Reid served as a medic in the Royal Army Medical Corps during the Boer War in South Africa from 1900 to 1902 . In 1903 he emigrated to Canada and worked on a farm in Manitoba and in a logging camp in Ontario . In 1904 he built a farm in Mannville , eastern Alberta, and became politically active at the local level. In July 1921, Reid was elected as a UFA candidate in the Alberta legislative assembly elections in the Vermilion constituency. He held several ministerial posts: Health (1921–1923), Municipalities (1921–1923 and 1925–1934), Treasurer (1923–1934), and Land and Mining (1930–1934).

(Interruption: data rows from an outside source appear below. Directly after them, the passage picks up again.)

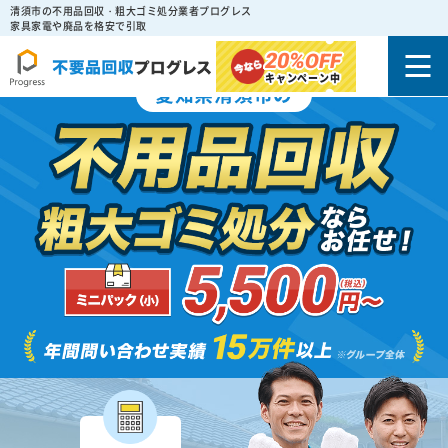
清須市の不用品回収・粗大ゴミ処分業者プログレス
家具家電や廃品を格安で引取
20%
OFF
キャンペーン中
愛知県清須市の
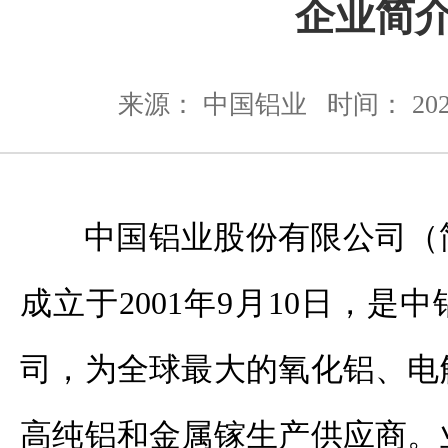
企业简
来源： 中国铝业
时间： 2025-
中国铝业股份有限公司（
成立于2001年9月10日，是
司，为全球最大的氧化铝、电
高纯铝和金属镓生产供应商。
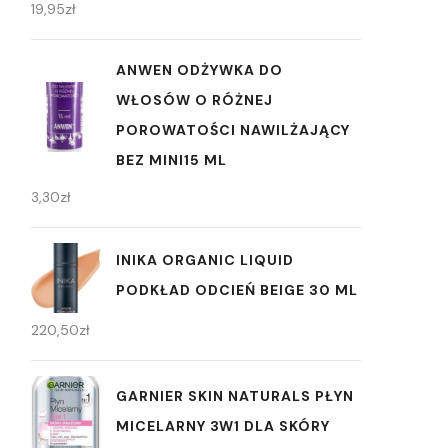
19,95
zł
ANWEN ODŻYWKA DO
WŁOSÓW O RÓŻNEJ
POROWATOŚCI NAWILŻAJĄCY
BEZ MINI15 ML
3,30
zł
INIKA ORGANIC LIQUID
PODKŁAD ODCIEŃ BEIGE 30 ML
220,50
zł
GARNIER SKIN NATURALS PŁYN
MICELARNY 3W1 DLA SKÓRY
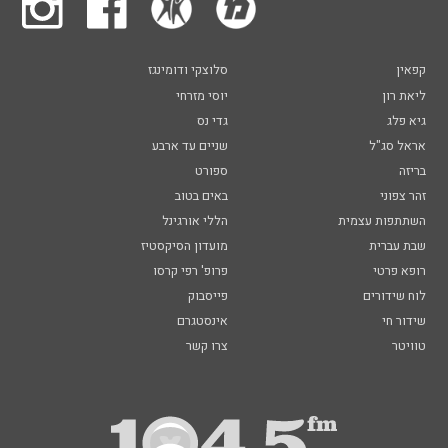
קפאין
סלוצקי ודומינגז
ליאת רון
יוסי מזרחי
גיא פלג
גדי נס
אראל סג"ל
שניים עד ארבע
בריזה
ספורט
זהר צפוני
באים בטוב
השתתפות עצמית
הללי אורגינל
שבת עברית
מועדון הסיקסטיז
רופא פרטי
פרופ' רפי קרסו
לוח שידורים
פייסבוק
שידור חי
אינסטגרם
טוויטר
צרו קשר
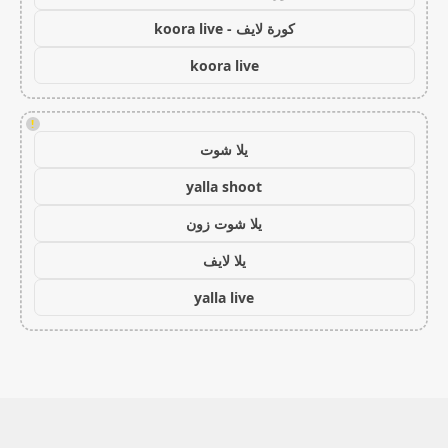
كورة لايف - koora live
koora live
!
يلا شوت
yalla shoot
يلا شوت زون
يلا لايف
yalla live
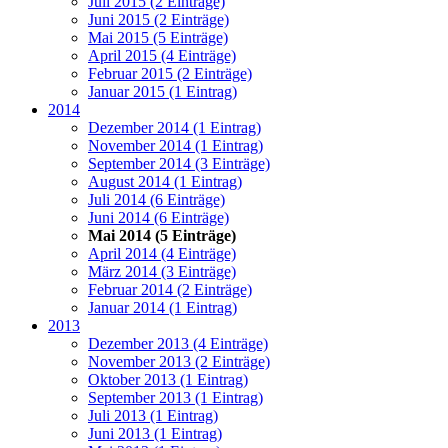
Juli 2015 (2 Einträge)
Juni 2015 (2 Einträge)
Mai 2015 (5 Einträge)
April 2015 (4 Einträge)
Februar 2015 (2 Einträge)
Januar 2015 (1 Eintrag)
2014
Dezember 2014 (1 Eintrag)
November 2014 (1 Eintrag)
September 2014 (3 Einträge)
August 2014 (1 Eintrag)
Juli 2014 (6 Einträge)
Juni 2014 (6 Einträge)
Mai 2014 (5 Einträge)
April 2014 (4 Einträge)
März 2014 (3 Einträge)
Februar 2014 (2 Einträge)
Januar 2014 (1 Eintrag)
2013
Dezember 2013 (4 Einträge)
November 2013 (2 Einträge)
Oktober 2013 (1 Eintrag)
September 2013 (1 Eintrag)
Juli 2013 (1 Eintrag)
Juni 2013 (1 Eintrag)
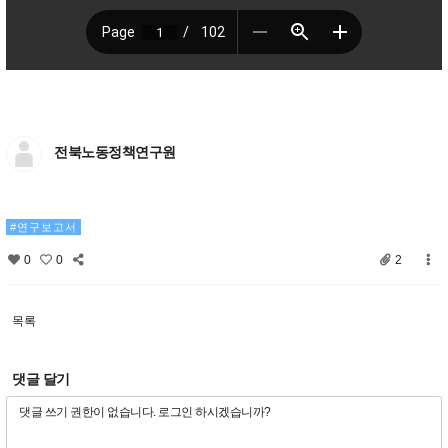
전북노동정책연구원
연구보고서
0
0
2
목록
댓글 달기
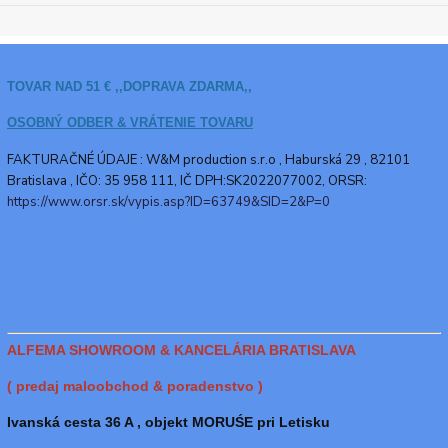
TOVAR NAD 51 € ,,DOPRAVA ZDARMA,,
OSOBNÝ ODBER & VRÁTENIE TOVARU
FAKTURAČNÉ ÚDAJE : W&M production s.r.o ,
Haburská 29 , 82101
Bratislava , IČO: 35 958 111, IČ DPH:SK2022077002, ORSR:
https://www.orsr.sk/vypis.asp?ID=63749&SID=2&P=0
ALFEMA SHOWROOM & KANCELÁRIA BRATISLAVA
( predaj maloobchod & poradenstvo )
Ivanská cesta 36 A , objekt MORUŚE pri Letisku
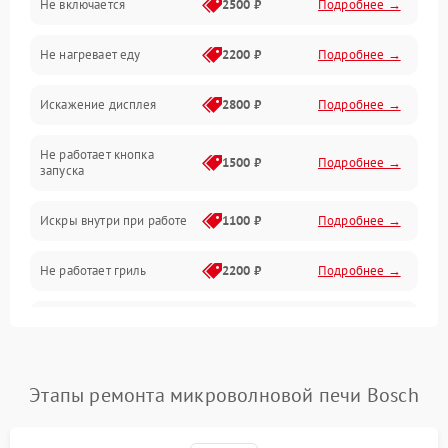
Не включается
2500 ₽
Подробнее →
Механика и внутренние элементы
Не нагревает еду
2200 ₽
Подробнее →
Механические повреждения
Искажение дисплея
2800 ₽
Подробнее →
Питание и запуск
Не работает кнопка
Нагрев и приготовление
1500 ₽
Подробнее →
запуска
Программное обеспечение
Искры внутри при работе
1100 ₽
Подробнее →
Не работает гриль
2200 ₽
Подробнее →
Перегрев или отключение
2400 ₽
Подробнее →
во время работы
Появление запаха гари
2400 ₽
Подробнее →
Этапы ремонта микроволновой печи Bosch
Проблемы с вентилятором
2000 ₽
Подробнее →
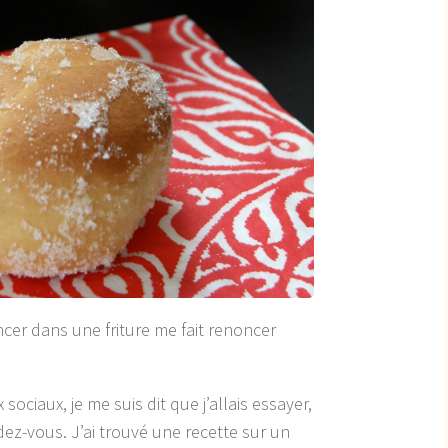
ncer dans une friture me fait renoncer
sociaux, je me suis dit que j’allais essayer,
ndez-vous. J’ai trouvé une recette sur un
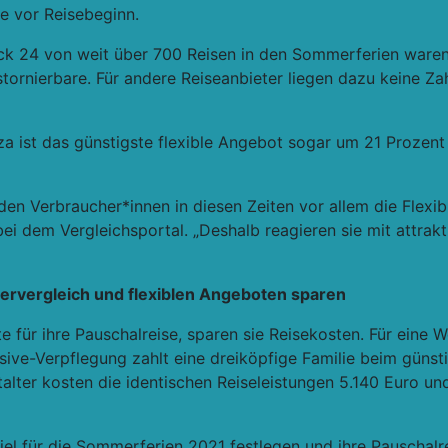
e vor Reisebeginn.
ck 24 von weit über 700 Reisen in den Sommerferien waren
stornierbare. Für andere Reiseanbieter liegen dazu keine Zah
biza ist das günstigste flexible Angebot sogar um 21 Prozent
en Verbraucher*innen in diesen Zeiten vor allem die Flexibil
 bei dem Vergleichsportal.
„Deshalb reagieren sie mit attrak
ervergleich und flexiblen Angeboten sparen
 für ihre Pauschalreise, sparen sie Reisekosten. Für eine 
usive-Verpflegung zahlt eine dreiköpfige Familie beim günsti
ter kosten die identischen Reiseleistungen 5.140 Euro und i
eziel für die Sommerferien 2021 festlegen und ihre Pauscha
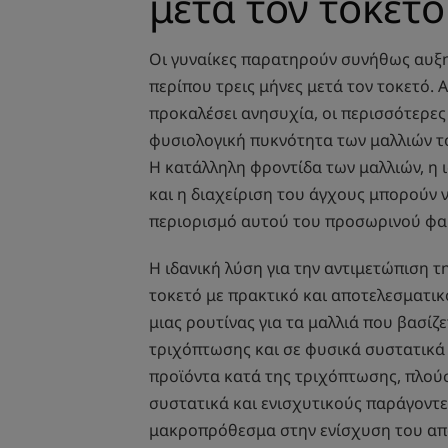
μετά τον τοκετό
Οι γυναίκες παρατηρούν συνήθως αυξ
περίπου τρεις μήνες μετά τον τοκετό. Α
προκαλέσει ανησυχία, οι περισσότερες
φυσιολογική πυκνότητα των μαλλιών το
Η κατάλληλη φροντίδα των μαλλιών, η
και η διαχείριση του άγχους μπορούν
περιορισμό αυτού του προσωρινού φα
Η ιδανική λύση για την αντιμετώπιση 
τοκετό με πρακτικό και αποτελεσματικ
μιας ρουτίνας για τα μαλλιά που βασίζ
τριχόπτωσης και σε φυσικά συστατικά 
προϊόντα κατά της τριχόπτωσης, πλούσ
συστατικά και ενισχυτικούς παράγοντ
μακροπρόθεσμα στην ενίσχυση του απ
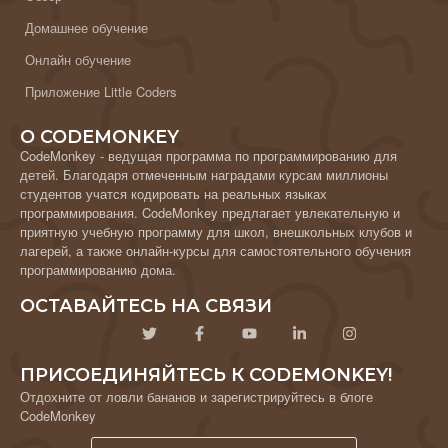
Домашнее обучение
Онлайн обучение
Приложение Little Coders
О CODEMONKEY
CodeMonkey - ведущая программа по программированию для
детей. Благодаря отмеченным наградами курсам миллионы
студентов учатся кодировать на реальных языках
программирования. CodeMonkey предлагает увлекательную и
приятную учебную программу для школ, внешкольных клубов и
лагерей, а также онлайн-курсы для самостоятельного обучения
программированию дома.
ОСТАВАЙТЕСЬ НА СВЯЗИ
ПРИСОЕДИНЯЙТЕСЬ К CODEMONKEY!
Отдохните от ловли бананов и зарегистрируйтесь в блоге
CodeMonkey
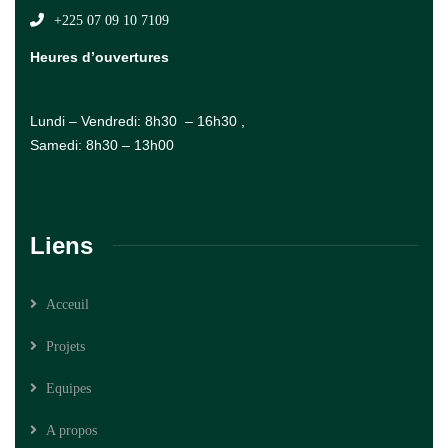
+225 07 09 10 7109
Heures d’ouvertures
Lundi – Vendredi: 8h30 – 16h30 ,
Samedi: 8h30 – 13h00
Liens
Acceuil
Projets
Equipes
A propos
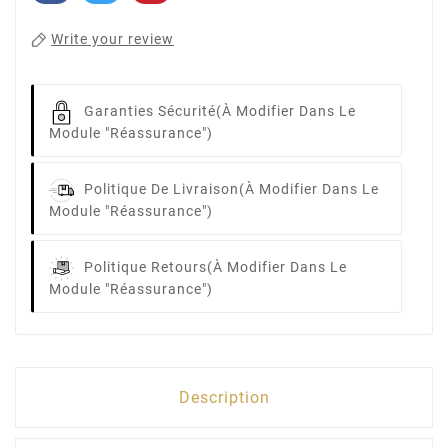
Write your review
Garanties Sécurité
(à Modifier Dans Le
Module "Réassurance")
Politique De Livraison
(à Modifier Dans Le
Module "Réassurance")
Politique Retours
(à Modifier Dans Le
Module "Réassurance")
Description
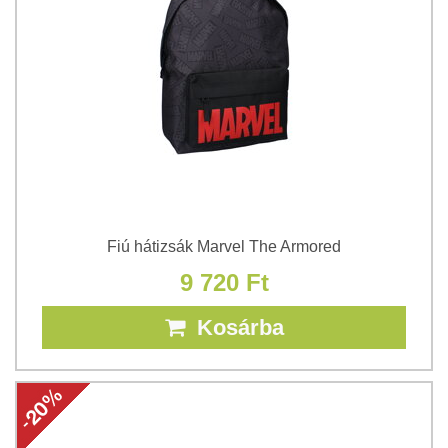
Fiú hátizsák Marvel The Armored
9 720 Ft
Kosárba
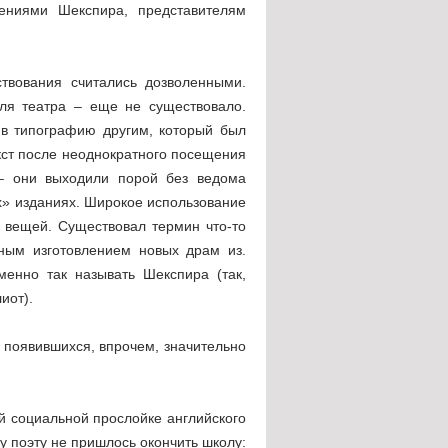
дениями Шекспира, представителям
твования считались дозволенными.
для театра – еще не существовало.
 в типографию другим, который был
кст после неоднократного посещения
 – они выходили порой без ведома
х» изданиях. Широкое использование
 вещей. Существовал термин что-то
ным изготовлением новых драм из.
менно так называть Шекспира (так,
иот).
 появившихся, впрочем, значительно
 социальной прослойке английского
у поэту не пришлось окончить школу:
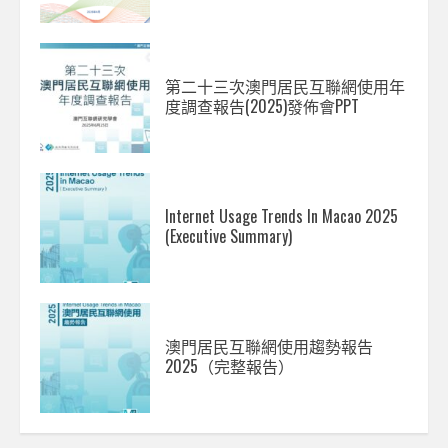
第二十三次澳門居民互聯網使用年
度調查報告(2025)發佈會PPT
Internet Usage Trends In Macao 2025
(Executive Summary)
澳門居民互聯網使用趨勢報告
2025（完整報告）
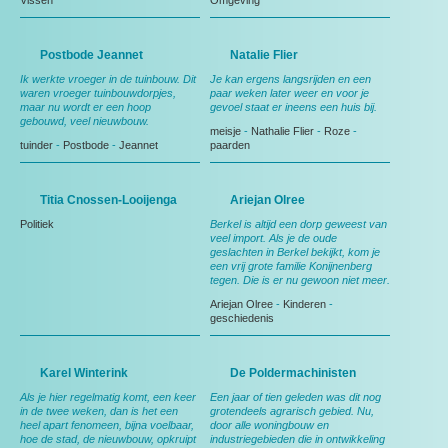
Vissen
Omgeving
Postbode Jeannet
Natalie Flier
Ik werkte vroeger in de tuinbouw. Dit
Je kan ergens langsrijden en een
waren vroeger tuinbouwdorpjes,
paar weken later weer en voor je
maar nu wordt er een hoop
gevoel staat er ineens een huis bij.
gebouwd, veel nieuwbouw.
meisje
-
Nathalie Flier
-
Roze
-
tuinder
-
Postbode
-
Jeannet
paarden
Titia Cnossen-Looijenga
Ariejan Olree
Politiek
Berkel is altijd een dorp geweest van
veel import. Als je de oude
geslachten in Berkel bekijkt, kom je
een vrij grote familie Konijnenberg
tegen. Die is er nu gewoon niet meer.
Ariejan Olree
-
Kinderen
-
geschiedenis
Karel Winterink
De Poldermachinisten
Als je hier regelmatig komt, een keer
Een jaar of tien geleden was dit nog
in de twee weken, dan is het een
grotendeels agrarisch gebied. Nu,
heel apart fenomeen, bijna voelbaar,
door alle woningbouw en
hoe de stad, de nieuwbouw, opkruipt
industriegebieden die in ontwikkeling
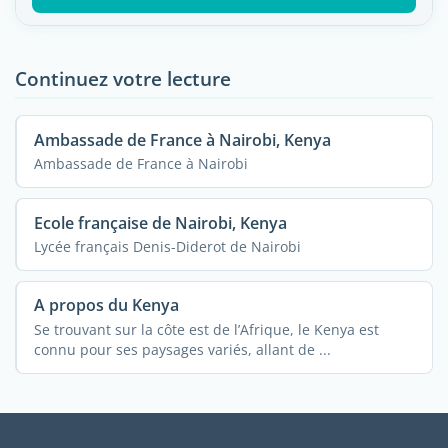
Continuez votre lecture
Ambassade de France à Nairobi, Kenya
Ambassade de France à Nairobi
Ecole française de Nairobi, Kenya
Lycée français Denis-Diderot de Nairobi
A propos du Kenya
Se trouvant sur la côte est de l’Afrique, le Kenya est
connu pour ses paysages variés, allant de ...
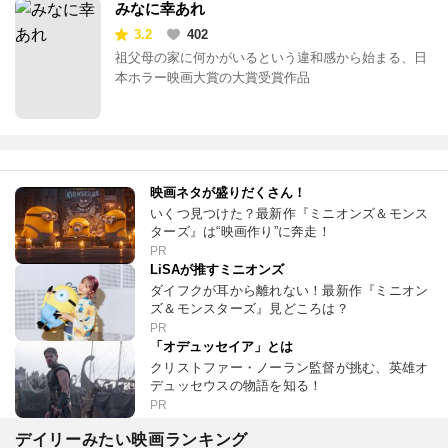
みなに幸あれ
3.2
402
祖父母の家に何かがいるという違和感から始まる、日
本ホラー映画大賞の大賞受賞作品
映画ネタが盛りだくさん！
いくつ見つけた？最新作『ミニオンズ＆モンス
ターズ』は“映画作り”に奔走！
PR
LiSAが推すミニオンズ
ダイフクが耳から離れない！最新作『ミニオン
ズ＆モンスターズ』見どころは？
PR
「オデュッセイア」とは
クリストファー・ノーラン監督が挑む、英雄オ
デュッセウスの物語を知る！
PR
デイリーみたい映画ランキング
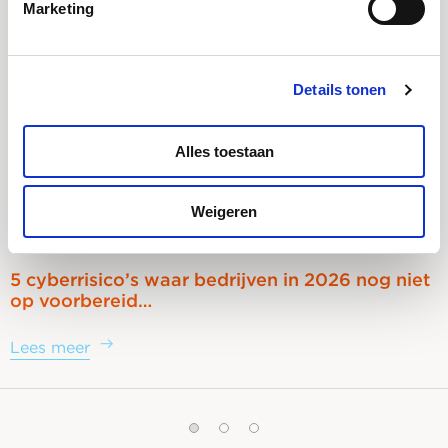
Marketing
Details tonen
Alles toestaan
Weigeren
5 cyberrisico’s waar bedrijven in 2026 nog niet
op voorbereid…
Lees meer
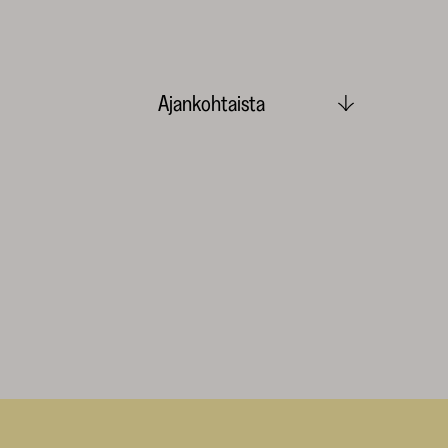
Ajankohtaista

After John Edward Brownlee had to resign because of a scandal, Reid was appointed on July 10, 1934 by Lieutenant Governor William Walsh as the new Prime Minister. By the time Reid took office, the UFA government had become very conservative and thus contradicted the leadership of the cooperative part of the UFA, which supported the socialist Co-operative Commonwealth Federation . A large part of the conservative rural electorate sympathized with the ideas of Social Credit due to the consequences of the global economic crisis . In the elections in August 1935, the UFA lost almost three quarters of its voters and all seats. Reid had to give up his office on September 3, 1935 to William Aberhart of the Social Credit Party of Alberta .

Reid retired from politics and worked as a commercial agent. During World War II , he held a senior position in the Canadian Army's Mobilization Department. Later he was also archive manager for the energy company Canadian Utilities.